> Task instructions
Can you copy, unchanged, the part of the items below that opens with the line containing "This question concerns" and continues through the end of the items, with both ends included?

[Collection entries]
★ ★ ★ ★

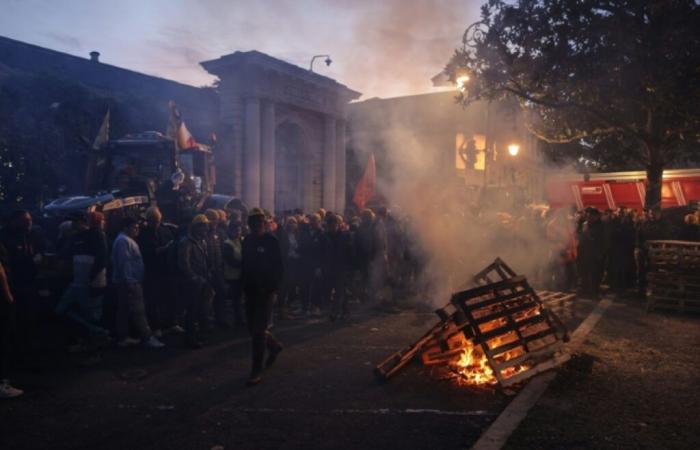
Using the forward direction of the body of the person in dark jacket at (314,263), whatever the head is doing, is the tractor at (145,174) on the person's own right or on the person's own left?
on the person's own right

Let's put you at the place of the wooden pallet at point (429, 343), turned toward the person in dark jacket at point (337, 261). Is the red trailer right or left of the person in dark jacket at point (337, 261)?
right

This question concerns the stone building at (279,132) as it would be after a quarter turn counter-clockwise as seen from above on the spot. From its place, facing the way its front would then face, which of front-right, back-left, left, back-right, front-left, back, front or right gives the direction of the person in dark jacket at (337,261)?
back-right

★ ★ ★ ★

> Answer for the task
This question concerns the stone building at (279,132) as it would be after a quarter turn counter-clockwise as seen from above on the spot. From its place, facing the way its front would then face, which of front-right, back-left, left, back-right, front-left, back, front or right gives the direction of the person in dark jacket at (337,261)?
back-right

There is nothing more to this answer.